Tasks and exercises:
- 1) Rewrite the paragraph that begins "I am confused why" in the Perl scraping question below as a short bulleted list that keeps its main points.
- 2) Which Perl module does the code in the Perl scraping question below use?
- 3) Supply what comes next in the Perl scraping question below, continuing after its last line.

Passage provided:
◇ ◇ ◇ ◇ ◇

ScottJohn has asked for the wisdom of the Perl Monks concerning the following question:

Hello Perl Monks,

I was trying to scrap data from the following website: http://web1.ncaa.org/stats/StatsSrv/careersearch and am getting the following message on 2 of 3 selection fields: "Input 'field x' not found..."

I am confused why it is apparently working for 1 field, but not the other 2. (I didn't paste the page source data since it was probably too large.) The site does navigate using Javascript. I hear that Java-based can be difficult to scrape using Perl. Should I try some other method?

My code is below:

use strict; use warnings; use WWW::Mechanize; my $mech = WWW::Mechanize->new(); my $outfile = "testNCAAdata.txt"; open(OUTFILE, ">$outfile"); my $url = "http://web1.ncaa.org/stats/StatsSrv/careersearch"; $mech->get($url); $mech->select('searchOrg','328'); $mech->select('academicYear','2009'); $mech->select('searchSport','MBB'); $mech->click(); $mech->click('submit',[0,1]); $mech->get($url); my $output_page = $mech->content(); print OUTFILE "$output_page"; close(OUTFILE);

I really appreciate any help you guys can offer. Thanks

Replies are listed 'Best First'.

◇ ◇ ◇ ◇ ◇

Provided material:
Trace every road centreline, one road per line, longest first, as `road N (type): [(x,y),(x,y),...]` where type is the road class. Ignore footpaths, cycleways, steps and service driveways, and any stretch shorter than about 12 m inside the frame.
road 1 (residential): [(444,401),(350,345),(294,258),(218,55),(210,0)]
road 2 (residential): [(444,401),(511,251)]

◇ ◇ ◇ ◇ ◇

Answers for the tasks:
- 1)
- The selection works for one field but not for the other two, and the poster is confused about why.
- The page source was not pasted because it was probably too large.
- The site navigates using JavaScript.
- The poster has heard that Java-based sites can be difficult to scrape with Perl.
- The poster asks whether some other method should be tried.

- 2) WWW::Mechanize

- 3)
Re: WWW::Mechanize "Input not found"
by Anonymous Monk on Jan 26, 2012 at 02:21 UTC

    I was trying to scrap data from the following website

    Um, scrap means throw away, recycle, chop into little pieces, melt down

    The site does navigate using Javascript. I hear that Java-based can be difficult to scrape using Perl. Should I try some other method?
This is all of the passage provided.